▶ YOUR ASSIGNMENT:
Among the entries below, how many lines hold the word "info"? Reply with the number only.

Screenshot and code edit data:
>>>
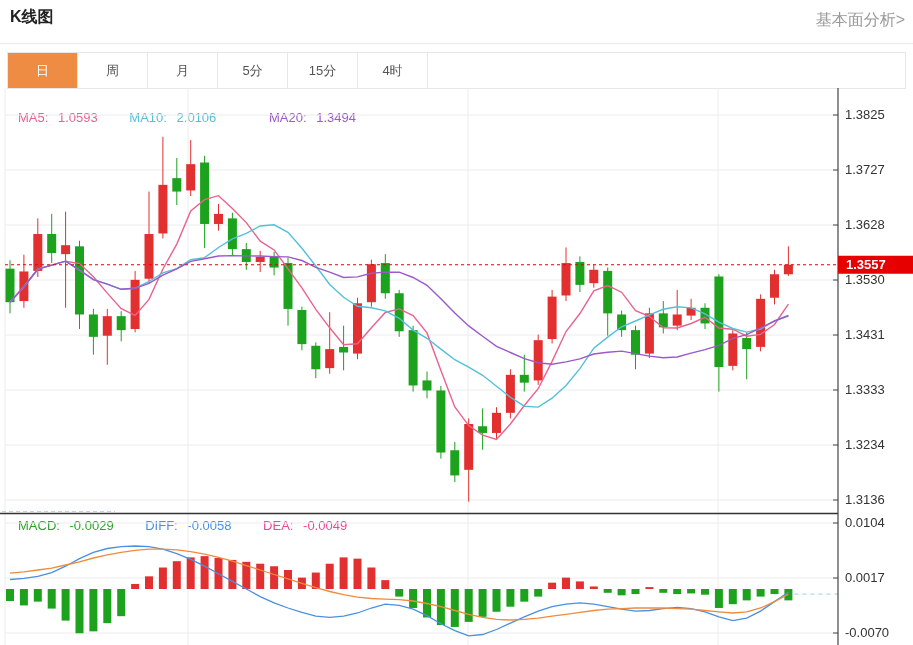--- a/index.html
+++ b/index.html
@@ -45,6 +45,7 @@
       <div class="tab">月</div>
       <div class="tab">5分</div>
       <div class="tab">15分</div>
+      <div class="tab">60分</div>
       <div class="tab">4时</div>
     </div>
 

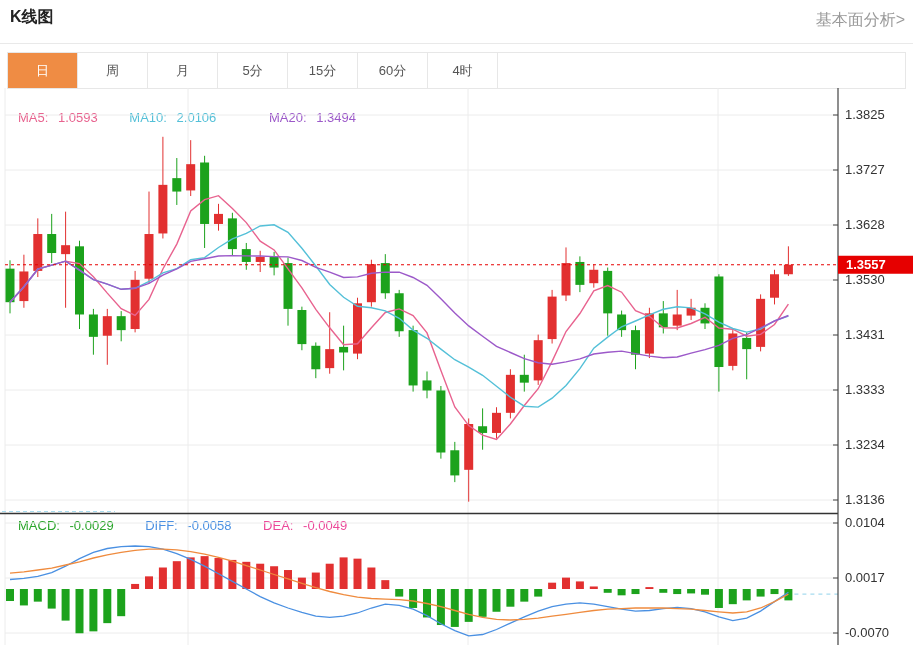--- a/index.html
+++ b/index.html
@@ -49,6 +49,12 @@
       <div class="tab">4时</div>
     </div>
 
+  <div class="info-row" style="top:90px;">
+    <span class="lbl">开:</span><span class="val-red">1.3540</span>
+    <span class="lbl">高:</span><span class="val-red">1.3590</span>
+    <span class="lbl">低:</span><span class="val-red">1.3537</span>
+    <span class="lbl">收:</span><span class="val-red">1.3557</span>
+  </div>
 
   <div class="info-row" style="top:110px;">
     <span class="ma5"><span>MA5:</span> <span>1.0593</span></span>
<<<
▶ RESPONSE TO THE TASK:
2